_TASK GOAL_
Exactly the lines from the start of the data through the line containing "image of neoplastic" should be output, with both ends kept and nothing added.

Items listed in a dataset:
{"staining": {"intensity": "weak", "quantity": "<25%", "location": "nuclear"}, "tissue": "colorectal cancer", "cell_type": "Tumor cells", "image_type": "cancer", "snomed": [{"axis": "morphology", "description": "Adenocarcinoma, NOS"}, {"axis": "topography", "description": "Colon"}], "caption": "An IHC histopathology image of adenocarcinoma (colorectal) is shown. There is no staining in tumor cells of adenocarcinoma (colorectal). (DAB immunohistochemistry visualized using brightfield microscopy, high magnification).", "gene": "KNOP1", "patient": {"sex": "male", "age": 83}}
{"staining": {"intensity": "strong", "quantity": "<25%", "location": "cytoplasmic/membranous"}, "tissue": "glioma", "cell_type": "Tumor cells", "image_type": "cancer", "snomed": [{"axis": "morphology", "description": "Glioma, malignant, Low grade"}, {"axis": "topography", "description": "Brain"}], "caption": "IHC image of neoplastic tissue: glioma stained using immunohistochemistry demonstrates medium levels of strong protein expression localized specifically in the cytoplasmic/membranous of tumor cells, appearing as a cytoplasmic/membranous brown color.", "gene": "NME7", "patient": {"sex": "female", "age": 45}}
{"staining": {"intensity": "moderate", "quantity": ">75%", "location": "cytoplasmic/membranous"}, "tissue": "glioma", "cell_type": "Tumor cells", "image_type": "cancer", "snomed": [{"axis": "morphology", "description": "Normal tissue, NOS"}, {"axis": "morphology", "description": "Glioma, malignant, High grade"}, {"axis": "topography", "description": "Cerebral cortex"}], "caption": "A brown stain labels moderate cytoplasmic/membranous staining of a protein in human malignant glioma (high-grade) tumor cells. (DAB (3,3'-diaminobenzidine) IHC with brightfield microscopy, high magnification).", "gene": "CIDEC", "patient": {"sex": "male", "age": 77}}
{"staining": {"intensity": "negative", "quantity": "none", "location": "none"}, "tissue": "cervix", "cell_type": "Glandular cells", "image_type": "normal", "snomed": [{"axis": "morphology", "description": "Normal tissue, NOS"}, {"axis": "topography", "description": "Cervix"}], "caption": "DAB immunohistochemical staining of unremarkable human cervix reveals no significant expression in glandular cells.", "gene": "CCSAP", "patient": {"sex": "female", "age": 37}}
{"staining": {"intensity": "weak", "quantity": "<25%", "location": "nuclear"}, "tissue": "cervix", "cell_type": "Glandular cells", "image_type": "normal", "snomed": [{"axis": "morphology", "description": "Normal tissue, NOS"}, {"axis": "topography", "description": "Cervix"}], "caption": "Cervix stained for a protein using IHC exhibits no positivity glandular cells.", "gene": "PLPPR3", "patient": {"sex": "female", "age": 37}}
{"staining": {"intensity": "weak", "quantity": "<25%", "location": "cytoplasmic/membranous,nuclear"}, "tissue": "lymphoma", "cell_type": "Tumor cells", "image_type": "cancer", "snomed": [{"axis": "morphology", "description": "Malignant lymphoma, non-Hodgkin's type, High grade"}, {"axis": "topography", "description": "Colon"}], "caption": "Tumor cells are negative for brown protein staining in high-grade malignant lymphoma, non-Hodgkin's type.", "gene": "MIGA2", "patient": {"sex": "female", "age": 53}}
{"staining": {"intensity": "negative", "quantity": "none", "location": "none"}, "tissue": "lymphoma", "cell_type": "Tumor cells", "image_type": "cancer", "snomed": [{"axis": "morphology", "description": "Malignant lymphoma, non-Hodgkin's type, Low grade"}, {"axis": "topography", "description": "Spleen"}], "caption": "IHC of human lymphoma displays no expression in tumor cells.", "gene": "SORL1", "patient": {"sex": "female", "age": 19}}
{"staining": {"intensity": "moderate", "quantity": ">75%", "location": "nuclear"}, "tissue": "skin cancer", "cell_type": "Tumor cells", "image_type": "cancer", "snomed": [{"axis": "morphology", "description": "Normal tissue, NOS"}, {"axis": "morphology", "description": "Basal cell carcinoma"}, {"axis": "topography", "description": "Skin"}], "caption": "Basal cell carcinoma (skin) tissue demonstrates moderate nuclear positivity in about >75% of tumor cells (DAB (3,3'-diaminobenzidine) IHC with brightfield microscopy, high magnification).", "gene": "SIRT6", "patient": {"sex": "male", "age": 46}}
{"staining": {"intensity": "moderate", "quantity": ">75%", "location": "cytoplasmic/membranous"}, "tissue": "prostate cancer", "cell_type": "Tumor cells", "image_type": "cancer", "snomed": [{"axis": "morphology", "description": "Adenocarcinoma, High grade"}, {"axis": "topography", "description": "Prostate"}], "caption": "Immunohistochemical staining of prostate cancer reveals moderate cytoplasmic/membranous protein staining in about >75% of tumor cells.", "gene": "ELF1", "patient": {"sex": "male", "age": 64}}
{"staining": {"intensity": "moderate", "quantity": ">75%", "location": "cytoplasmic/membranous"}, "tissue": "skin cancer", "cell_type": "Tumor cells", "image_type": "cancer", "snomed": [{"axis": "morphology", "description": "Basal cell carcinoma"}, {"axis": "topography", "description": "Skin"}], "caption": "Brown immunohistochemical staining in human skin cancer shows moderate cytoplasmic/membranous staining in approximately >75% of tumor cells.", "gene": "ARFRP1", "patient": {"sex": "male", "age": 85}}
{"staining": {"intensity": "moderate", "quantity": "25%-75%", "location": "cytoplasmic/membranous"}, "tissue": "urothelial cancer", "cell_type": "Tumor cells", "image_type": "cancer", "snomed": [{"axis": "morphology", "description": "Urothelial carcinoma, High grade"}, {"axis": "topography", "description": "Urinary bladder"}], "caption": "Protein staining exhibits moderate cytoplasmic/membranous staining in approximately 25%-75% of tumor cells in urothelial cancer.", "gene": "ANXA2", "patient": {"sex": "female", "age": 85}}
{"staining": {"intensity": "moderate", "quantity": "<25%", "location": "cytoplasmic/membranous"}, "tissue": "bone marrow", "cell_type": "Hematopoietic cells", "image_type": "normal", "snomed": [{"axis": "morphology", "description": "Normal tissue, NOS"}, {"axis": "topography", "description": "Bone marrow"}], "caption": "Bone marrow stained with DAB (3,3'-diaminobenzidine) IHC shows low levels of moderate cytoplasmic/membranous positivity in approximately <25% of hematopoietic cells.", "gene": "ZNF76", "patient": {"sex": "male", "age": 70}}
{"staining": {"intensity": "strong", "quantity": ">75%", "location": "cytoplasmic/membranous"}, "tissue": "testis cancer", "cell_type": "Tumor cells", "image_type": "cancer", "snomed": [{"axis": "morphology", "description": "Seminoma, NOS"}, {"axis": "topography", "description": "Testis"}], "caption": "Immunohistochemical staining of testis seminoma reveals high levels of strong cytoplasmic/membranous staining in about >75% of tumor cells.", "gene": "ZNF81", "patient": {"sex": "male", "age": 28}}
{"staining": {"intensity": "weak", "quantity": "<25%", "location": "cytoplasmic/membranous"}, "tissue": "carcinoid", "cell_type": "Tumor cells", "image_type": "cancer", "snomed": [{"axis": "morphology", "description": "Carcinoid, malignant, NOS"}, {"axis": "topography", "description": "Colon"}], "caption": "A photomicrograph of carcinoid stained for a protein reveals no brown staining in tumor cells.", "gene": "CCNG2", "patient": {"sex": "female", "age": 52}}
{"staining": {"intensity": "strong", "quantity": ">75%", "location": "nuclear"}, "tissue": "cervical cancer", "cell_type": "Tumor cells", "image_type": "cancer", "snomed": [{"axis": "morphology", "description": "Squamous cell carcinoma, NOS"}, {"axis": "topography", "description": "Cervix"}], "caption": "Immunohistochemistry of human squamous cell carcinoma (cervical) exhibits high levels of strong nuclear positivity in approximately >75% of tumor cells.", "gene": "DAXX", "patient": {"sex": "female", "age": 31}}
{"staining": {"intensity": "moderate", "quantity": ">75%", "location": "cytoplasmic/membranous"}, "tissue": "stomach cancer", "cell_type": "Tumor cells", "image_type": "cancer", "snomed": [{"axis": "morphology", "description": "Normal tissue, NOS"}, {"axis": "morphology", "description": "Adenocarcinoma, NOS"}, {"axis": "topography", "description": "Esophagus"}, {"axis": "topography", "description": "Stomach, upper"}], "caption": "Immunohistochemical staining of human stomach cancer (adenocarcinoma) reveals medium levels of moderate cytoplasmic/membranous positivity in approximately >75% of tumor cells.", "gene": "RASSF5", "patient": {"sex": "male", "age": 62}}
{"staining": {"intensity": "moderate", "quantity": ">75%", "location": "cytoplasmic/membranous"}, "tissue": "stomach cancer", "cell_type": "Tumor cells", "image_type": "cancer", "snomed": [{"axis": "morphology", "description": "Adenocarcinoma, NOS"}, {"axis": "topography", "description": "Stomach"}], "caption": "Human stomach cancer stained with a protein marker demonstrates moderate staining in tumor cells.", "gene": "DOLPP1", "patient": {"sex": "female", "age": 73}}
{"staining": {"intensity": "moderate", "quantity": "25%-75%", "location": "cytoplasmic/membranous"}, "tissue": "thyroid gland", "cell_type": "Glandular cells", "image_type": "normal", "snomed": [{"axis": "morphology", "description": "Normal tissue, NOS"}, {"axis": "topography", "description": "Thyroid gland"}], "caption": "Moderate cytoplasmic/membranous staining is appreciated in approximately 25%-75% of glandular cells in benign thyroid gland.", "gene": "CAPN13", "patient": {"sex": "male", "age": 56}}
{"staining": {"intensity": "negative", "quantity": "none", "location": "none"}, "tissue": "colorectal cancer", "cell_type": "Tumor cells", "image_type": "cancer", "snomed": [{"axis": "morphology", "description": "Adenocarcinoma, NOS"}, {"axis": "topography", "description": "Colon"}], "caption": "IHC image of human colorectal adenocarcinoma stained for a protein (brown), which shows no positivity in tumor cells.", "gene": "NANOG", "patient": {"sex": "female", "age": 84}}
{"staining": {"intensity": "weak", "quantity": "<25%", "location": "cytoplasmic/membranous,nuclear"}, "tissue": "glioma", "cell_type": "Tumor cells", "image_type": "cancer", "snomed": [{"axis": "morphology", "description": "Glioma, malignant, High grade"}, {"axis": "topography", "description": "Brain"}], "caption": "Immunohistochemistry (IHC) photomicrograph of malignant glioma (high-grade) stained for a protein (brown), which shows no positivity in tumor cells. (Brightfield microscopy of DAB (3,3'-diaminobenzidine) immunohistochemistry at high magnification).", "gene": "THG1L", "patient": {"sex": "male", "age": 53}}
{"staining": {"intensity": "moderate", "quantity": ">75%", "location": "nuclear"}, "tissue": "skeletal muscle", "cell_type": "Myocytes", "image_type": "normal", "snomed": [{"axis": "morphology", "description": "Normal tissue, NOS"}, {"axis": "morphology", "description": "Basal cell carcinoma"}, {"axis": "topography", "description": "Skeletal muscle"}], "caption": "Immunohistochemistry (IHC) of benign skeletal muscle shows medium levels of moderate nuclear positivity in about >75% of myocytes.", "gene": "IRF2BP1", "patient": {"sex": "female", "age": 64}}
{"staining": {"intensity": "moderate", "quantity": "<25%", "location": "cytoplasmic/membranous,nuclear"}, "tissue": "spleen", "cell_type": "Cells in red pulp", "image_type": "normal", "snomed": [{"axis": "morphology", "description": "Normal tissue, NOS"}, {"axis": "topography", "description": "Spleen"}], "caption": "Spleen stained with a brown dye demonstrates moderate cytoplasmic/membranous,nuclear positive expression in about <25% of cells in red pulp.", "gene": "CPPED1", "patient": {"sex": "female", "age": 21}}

_WRITTEN SOLUTION_
{"staining": {"intensity": "weak", "quantity": "<25%", "location": "nuclear"}, "tissue": "colorectal cancer", "cell_type": "Tumor cells", "image_type": "cancer", "snomed": [{"axis": "morphology", "description": "Adenocarcinoma, NOS"}, {"axis": "topography", "description": "Colon"}], "caption": "An IHC histopathology image of adenocarcinoma (colorectal) is shown. There is no staining in tumor cells of adenocarcinoma (colorectal). (DAB immunohistochemistry visualized using brightfield microscopy, high magnification).", "gene": "KNOP1", "patient": {"sex": "male", "age": 83}}
{"staining": {"intensity": "strong", "quantity": "<25%", "location": "cytoplasmic/membranous"}, "tissue": "glioma", "cell_type": "Tumor cells", "image_type": "cancer", "snomed": [{"axis": "morphology", "description": "Glioma, malignant, Low grade"}, {"axis": "topography", "description": "Brain"}], "caption": "IHC image of neoplastic tissue: glioma stained using immunohistochemistry demonstrates medium levels of strong protein expression localized specifically in the cytoplasmic/membranous of tumor cells, appearing as a cytoplasmic/membranous brown color.", "gene": "NME7", "patient": {"sex": "female", "age": 45}}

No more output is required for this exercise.